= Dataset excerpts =
=== Section Start ===

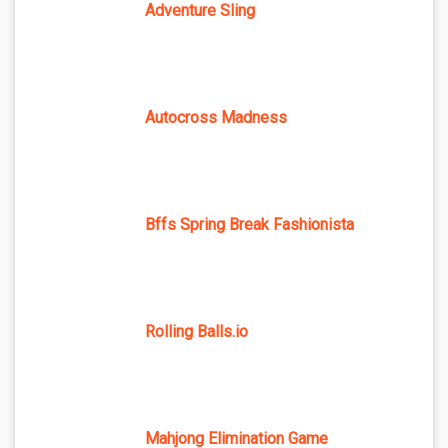
Adventure Sling
Autocross Madness
Bffs Spring Break Fashionista
Rolling Balls.io
Mahjong Elimination Game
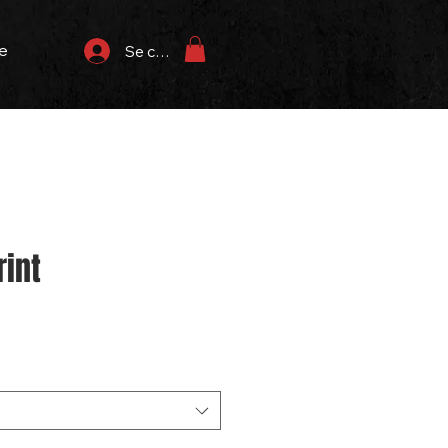
e
Se connecter
rint
rix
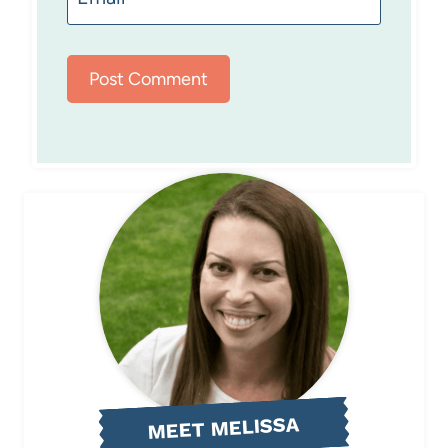
MEET MELISSA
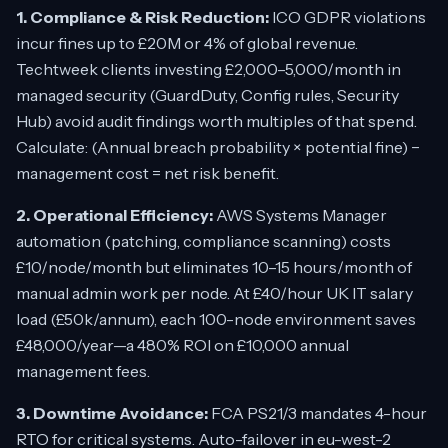
1. Compliance & Risk Reduction:
ICO GDPR violations
incur fines up to £20M or 4% of global revenue.
Techtweek clients investing £2,000–5,000/month in
managed security (GuardDuty, Config rules, Security
Hub) avoid audit findings worth multiples of that spend.
Calculate: (Annual breach probability × potential fine) −
management cost = net risk benefit.
2. Operational Efficiency:
AWS Systems Manager
automation (patching, compliance scanning) costs
£10/node/month but eliminates 10–15 hours/month of
manual admin work per node. At £40/hour UK IT salary
load (£50k/annum), each 100-node environment saves
£48,000/year—a 480% ROI on £10,000 annual
management fees.
3. Downtime Avoidance:
FCA PS21/3 mandates 4-hour
RTO for critical systems. Auto-failover in eu-west-2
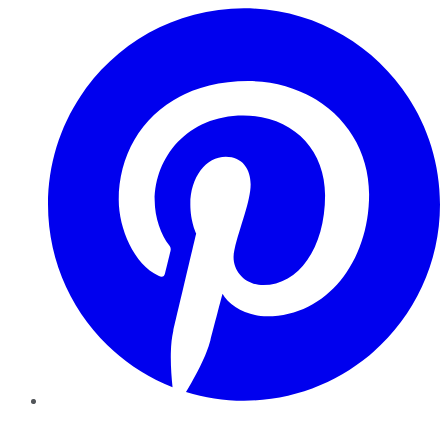
Pinterest
YouTube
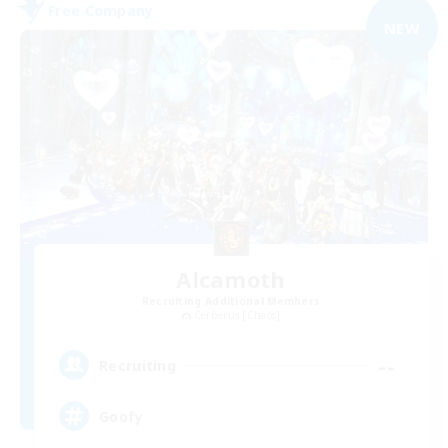
Free Company
NEW
Alcamoth
Recruiting Additional Members
Cerberus [Chaos]
--
Recruiting
Goofy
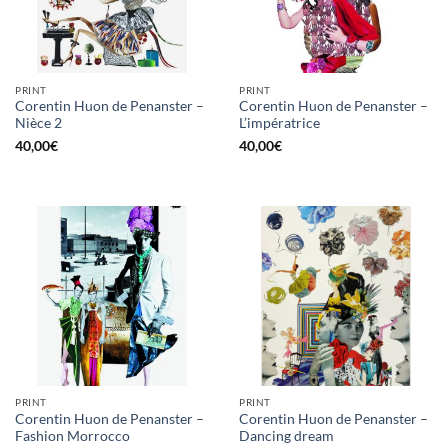
PRINT
PRINT
Corentin Huon de Penanster –
Corentin Huon de Penanster –
Nièce 2
L’impératrice
40,00
€
40,00
€
PRINT
PRINT
Corentin Huon de Penanster –
Corentin Huon de Penanster –
Fashion Morrocco
Dancing dream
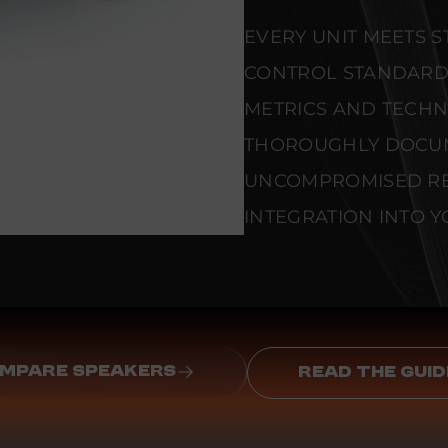
EVERY UNIT MEETS 
CONTROL STANDARD
METRICS AND TECHNI
THOROUGHLY DOCU
UNCOMPROMISED REL
INTEGRATION INTO Y
MPARE SPEAKERS
READ THE GUID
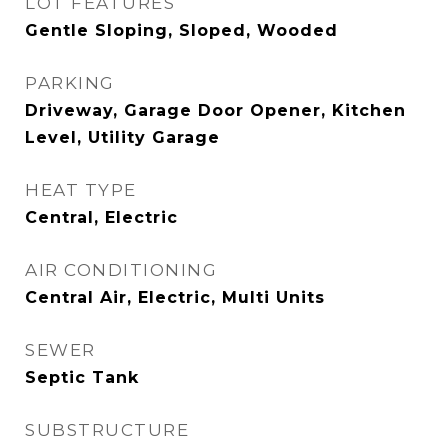
LOT FEATURES
Gentle Sloping, Sloped, Wooded
PARKING
Driveway, Garage Door Opener, Kitchen
Level, Utility Garage
HEAT TYPE
Central, Electric
AIR CONDITIONING
Central Air, Electric, Multi Units
SEWER
Septic Tank
SUBSTRUCTURE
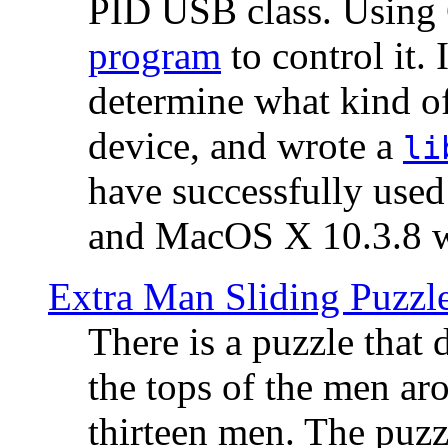
PID USB class. Using 
program
to control it.
determine what kind of
device, and wrote a
li
have successfully use
and MacOS X 10.3.8 wi
Extra Man Sliding Puzzl
There is a puzzle that 
the tops of the men aro
thirteen men. The puzzl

=== Section End ===

= WHAT YOU WILL DO =
Can you turn every line of the listing above into a Markdown table with the columns "Row" and "Text", numbering the rows and skipping blank lines? Leave the pictures out of the table.

= RESPONSE BOX =
| Row | Text |
|---|---|
| 1 | Adventure Sling |
| 2 | Autocross Madness |
| 3 | Bffs Spring Break Fashionista |
| 4 | Rolling Balls.io |
| 5 | Mahjong Elimination Game |
| 6 | e |
| 7 | Se connecter |
| 8 | rint |
| 9 | rix |
| 10 | MEET MELISSA |
| 11 | 1. Compliance & Risk Reduction: |
| 12 | ICO GDPR violations |
| 13 | incur fines up to £20M or 4% of global revenue. |
| 14 | Techtweek clients investing £2,000–5,000/month in |
| 15 | managed security (GuardDuty, Config rules, Security |
| 16 | Hub) avoid audit findings worth multiples of that spend. |
| 17 | Calculate: (Annual breach probability × potential fine) − |
| 18 | management cost = net risk benefit. |
| 19 | 2. Operational Efficiency: |
| 20 | AWS Systems Manager |
| 21 | automation (patching, compliance scanning) costs |
| 22 | £10/node/month but eliminates 10–15 hours/month of |
| 23 | manual admin work per node. At £40/hour UK IT salary |
| 24 | load (£50k/annum), each 100-node environment saves |
| 25 | £48,000/year—a 480% ROI on £10,000 annual |
| 26 | management fees. |
| 27 | 3. Downtime Avoidance: |
| 28 | FCA PS21/3 mandates 4-hour |
| 29 | RTO for critical systems. Auto-failover in eu-west-2 |
| 30 | Pinterest |
| 31 | YouTube |
| 32 | Free Company |
| 33 | NEW |
| 34 | Alcamoth |
| 35 | Recruiting Additional Members |
| 36 | Cerberus [Chaos] |
| 37 | -- |
| 38 | Recruiting |
| 39 | Goofy |
| 40 | PRINT |
| 41 | PRINT |
| 42 | Corentin Huon de Penanster – |
| 43 | Corentin Huon de Penanster – |
| 44 | Nièce 2 |
| 45 | L’impératrice |
| 46 | 40,00 |
| 47 | € |
| 48 | 40,00 |
| 49 | € |
| 50 | PRINT |
| 51 | PRINT |
| 52 | Corentin Huon de Penanster – |
| 53 | Corentin Huon de Penanster – |
| 54 | Fashion Morrocco |
| 55 | Dancing dream |
| 56 | EVERY UNIT MEETS  |
| 57 | CONTROL STANDARD |
| 58 | METRICS AND TECHNI |
| 59 | THOROUGHLY DOCU |
| 60 | UNCOMPROMISED REL |
| 61 | INTEGRATION INTO Y |
| 62 | MPARE SPEAKERS |
| 63 | READ THE GUID |
| 64 | LOT FEATURES |
| 65 | Gentle Sloping, Sloped, Wooded |
| 66 | PARKING |
| 67 | Driveway, Garage Door Opener, Kitchen |
| 68 | Level, Utility Garage |
| 69 | HEAT TYPE |
| 70 | Central, Electric |
| 71 | AIR CONDITIONING |
| 72 | Central Air, Electric, Multi Units |
| 73 | SEWER |
| 74 | Septic Tank |
| 75 | SUBSTRUCTURE |
| 76 | PID USB class. Using  |
| 77 | program |
| 78 | to control it. |
| 79 | determine what kind of |
| 80 | device, and wrote a |
| 81 | li |
| 82 | have successfully use |
| 83 | and MacOS X 10.3.8 wi |
| 84 | Extra Man Sliding Puzzl |
| 85 | There is a puzzle that  |
| 86 | the tops of the men aro |
| 87 | thirteen men. The puzzl |